Technically they should have never gotten together, but when they do it’s really lovely. (And maybe a little disturbing at times, but mostly lovely.) They do the usual “oh we can never be together it’s wrong” dance for a couple books, before finally realizing they’re devoted to each other. And then there’s lots and lots of sex.
You’ve got to give props to the author: they’re both unrelentingly stubborn, totally different in almost every way, but the fact that they get together comes across as completely plausible. In a series that’s often written off as being practically porn, there’s a surprising amount of depth to all of the characters.
The Foreigner Series by C.J. Cherryh
Bren and Jago
As the human paidhi, Bren acts as a translator and diplomat between the small continent of humans and the alien Atevi.
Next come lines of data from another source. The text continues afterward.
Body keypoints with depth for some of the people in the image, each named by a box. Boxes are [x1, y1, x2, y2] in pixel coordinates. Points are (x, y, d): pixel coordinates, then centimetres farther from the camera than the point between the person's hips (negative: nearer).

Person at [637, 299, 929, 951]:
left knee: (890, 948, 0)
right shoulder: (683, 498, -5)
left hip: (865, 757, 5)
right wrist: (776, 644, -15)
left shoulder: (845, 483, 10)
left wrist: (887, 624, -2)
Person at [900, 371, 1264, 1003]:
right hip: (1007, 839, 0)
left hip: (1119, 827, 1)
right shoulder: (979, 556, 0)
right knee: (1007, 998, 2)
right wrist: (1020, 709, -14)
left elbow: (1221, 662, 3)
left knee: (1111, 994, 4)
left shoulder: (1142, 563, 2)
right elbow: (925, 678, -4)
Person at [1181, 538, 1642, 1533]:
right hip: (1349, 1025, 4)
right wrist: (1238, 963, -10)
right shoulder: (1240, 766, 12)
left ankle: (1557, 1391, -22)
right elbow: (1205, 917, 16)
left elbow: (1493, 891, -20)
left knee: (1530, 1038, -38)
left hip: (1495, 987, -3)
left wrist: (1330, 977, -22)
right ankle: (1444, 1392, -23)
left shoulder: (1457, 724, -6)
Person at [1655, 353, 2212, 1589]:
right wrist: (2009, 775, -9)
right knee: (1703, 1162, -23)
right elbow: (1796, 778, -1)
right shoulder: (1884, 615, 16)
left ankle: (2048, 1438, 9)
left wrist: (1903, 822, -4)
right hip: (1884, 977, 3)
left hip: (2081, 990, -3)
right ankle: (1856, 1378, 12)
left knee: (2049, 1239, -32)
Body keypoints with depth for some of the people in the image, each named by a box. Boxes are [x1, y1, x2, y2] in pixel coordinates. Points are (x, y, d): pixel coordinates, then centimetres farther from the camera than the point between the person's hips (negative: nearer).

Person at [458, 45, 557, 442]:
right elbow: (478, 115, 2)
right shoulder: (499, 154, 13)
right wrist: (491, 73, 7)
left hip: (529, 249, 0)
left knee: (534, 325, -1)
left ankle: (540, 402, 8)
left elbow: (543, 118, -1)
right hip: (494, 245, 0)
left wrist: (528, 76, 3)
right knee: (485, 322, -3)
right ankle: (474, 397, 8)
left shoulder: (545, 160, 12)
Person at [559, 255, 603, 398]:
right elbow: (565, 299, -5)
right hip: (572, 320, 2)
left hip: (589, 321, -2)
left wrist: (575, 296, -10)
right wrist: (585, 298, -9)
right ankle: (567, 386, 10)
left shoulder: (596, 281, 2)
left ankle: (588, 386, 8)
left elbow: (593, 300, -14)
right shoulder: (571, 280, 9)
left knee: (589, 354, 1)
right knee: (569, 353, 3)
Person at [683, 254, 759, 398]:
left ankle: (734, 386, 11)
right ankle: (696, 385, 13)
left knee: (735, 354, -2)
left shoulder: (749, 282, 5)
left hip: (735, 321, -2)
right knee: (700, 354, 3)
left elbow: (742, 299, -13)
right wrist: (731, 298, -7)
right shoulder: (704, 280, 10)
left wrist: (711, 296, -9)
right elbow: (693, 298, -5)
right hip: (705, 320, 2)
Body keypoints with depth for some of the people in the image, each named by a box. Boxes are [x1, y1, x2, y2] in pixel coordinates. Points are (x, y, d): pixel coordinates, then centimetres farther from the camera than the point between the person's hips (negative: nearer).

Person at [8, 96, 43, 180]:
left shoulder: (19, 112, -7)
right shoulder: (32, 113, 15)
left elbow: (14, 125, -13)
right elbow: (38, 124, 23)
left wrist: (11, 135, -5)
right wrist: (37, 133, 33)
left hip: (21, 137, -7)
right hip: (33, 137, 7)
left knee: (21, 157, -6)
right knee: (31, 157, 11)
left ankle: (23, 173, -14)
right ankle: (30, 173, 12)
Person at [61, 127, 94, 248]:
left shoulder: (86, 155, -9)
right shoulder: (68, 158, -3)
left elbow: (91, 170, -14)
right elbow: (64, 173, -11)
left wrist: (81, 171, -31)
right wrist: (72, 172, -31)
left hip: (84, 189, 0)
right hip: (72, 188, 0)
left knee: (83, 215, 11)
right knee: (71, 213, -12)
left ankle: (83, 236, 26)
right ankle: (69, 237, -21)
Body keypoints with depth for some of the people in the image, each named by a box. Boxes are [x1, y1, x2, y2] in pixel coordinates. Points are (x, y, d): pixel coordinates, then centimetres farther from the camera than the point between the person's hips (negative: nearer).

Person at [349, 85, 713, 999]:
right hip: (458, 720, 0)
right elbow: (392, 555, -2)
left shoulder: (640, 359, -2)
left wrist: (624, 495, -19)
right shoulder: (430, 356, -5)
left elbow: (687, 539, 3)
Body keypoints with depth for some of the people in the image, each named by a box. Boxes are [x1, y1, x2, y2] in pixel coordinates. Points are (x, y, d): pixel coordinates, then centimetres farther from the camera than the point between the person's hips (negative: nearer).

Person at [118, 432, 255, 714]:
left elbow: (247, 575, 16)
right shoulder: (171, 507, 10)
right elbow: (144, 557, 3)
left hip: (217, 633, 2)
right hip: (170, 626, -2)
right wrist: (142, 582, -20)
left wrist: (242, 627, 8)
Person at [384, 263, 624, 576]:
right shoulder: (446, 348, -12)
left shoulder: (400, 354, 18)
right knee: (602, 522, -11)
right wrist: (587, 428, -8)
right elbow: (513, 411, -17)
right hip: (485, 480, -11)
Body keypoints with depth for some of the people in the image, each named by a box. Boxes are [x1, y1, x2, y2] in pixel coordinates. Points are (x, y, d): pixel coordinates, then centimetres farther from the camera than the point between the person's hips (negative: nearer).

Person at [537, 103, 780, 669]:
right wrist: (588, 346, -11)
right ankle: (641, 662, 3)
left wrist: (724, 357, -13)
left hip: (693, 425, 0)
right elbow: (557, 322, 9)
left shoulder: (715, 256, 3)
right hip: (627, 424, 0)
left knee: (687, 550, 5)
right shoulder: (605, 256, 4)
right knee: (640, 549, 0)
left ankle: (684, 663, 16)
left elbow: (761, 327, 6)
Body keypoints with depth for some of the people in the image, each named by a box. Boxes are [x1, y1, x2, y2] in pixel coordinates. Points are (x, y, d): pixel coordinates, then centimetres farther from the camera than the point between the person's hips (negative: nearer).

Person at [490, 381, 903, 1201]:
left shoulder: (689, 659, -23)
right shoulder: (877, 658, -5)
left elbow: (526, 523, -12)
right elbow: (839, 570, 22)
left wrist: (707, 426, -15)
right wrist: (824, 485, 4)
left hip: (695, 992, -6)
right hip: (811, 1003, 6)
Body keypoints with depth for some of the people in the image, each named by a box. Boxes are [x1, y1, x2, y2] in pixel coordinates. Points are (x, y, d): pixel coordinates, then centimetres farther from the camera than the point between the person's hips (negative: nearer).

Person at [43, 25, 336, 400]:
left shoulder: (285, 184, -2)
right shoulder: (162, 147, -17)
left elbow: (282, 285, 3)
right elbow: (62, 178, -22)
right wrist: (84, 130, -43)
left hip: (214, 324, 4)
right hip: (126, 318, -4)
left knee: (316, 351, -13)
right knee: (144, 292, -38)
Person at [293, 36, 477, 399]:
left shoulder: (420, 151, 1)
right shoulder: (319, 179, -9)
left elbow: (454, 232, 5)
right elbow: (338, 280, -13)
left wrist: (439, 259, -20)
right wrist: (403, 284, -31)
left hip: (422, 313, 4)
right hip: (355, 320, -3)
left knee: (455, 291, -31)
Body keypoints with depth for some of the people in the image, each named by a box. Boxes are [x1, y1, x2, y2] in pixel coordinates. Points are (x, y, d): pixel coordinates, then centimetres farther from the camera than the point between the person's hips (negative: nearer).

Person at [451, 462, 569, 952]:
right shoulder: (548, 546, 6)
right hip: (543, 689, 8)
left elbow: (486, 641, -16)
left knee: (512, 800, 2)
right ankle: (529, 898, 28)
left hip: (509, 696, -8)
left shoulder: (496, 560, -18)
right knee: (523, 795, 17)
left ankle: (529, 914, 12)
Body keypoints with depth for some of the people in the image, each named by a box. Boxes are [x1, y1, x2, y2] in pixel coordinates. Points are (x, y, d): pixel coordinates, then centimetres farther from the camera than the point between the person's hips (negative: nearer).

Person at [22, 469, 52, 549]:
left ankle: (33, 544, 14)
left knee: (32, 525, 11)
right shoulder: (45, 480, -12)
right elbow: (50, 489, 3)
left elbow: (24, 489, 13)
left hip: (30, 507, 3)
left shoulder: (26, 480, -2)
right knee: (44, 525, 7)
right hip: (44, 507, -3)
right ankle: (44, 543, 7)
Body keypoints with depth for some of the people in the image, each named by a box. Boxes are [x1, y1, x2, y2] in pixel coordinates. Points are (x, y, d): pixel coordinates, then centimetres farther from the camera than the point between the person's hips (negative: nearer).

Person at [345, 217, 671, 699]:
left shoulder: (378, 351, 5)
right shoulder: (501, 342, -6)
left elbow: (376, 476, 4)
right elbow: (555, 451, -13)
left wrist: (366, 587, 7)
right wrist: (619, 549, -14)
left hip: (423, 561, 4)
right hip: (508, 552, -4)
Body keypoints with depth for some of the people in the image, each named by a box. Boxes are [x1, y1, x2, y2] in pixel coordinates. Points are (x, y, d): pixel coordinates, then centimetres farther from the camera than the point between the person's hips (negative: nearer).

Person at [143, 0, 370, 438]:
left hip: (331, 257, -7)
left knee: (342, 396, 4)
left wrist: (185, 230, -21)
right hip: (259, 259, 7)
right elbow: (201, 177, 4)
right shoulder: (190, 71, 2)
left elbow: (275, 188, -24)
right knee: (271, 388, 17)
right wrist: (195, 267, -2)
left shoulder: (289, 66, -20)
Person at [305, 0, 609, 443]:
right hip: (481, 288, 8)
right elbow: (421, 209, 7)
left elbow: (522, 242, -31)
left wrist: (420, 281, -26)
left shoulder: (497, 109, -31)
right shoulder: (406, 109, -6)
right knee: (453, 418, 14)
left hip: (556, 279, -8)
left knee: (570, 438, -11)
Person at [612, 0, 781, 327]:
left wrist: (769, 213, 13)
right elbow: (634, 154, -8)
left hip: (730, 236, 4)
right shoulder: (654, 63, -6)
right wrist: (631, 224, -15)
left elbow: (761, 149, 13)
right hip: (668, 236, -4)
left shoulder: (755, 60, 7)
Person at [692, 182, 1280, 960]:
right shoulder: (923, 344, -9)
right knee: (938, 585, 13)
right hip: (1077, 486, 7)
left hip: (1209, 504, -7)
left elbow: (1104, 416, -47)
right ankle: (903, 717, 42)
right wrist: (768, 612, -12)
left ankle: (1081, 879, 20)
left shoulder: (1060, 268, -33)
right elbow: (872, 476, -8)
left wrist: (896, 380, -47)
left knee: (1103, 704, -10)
Jago, his bodyguard, is an Atevi: she’s humanoid, beautiful, dark-skinned, and at least a foot taller than him. Technically Bren is in charge, as he’s the highest-ranking human on the entire planet. And he never ever tells her what to do, mostly because she carries a lot of guns.
Atevi don’t feel love the same way humans do, but Jago and Bren implicitly trust each other in everything. I love how the author never quite explains how they have sex, she just implies atevi are “different” and leaves the rest to the reader’s imagination.
In all seriousness, there’s a great balance between them, and their interactions say a lot about instinct versus logic, loyalty versus duty, and whether love has to be defined, or just enjoyed.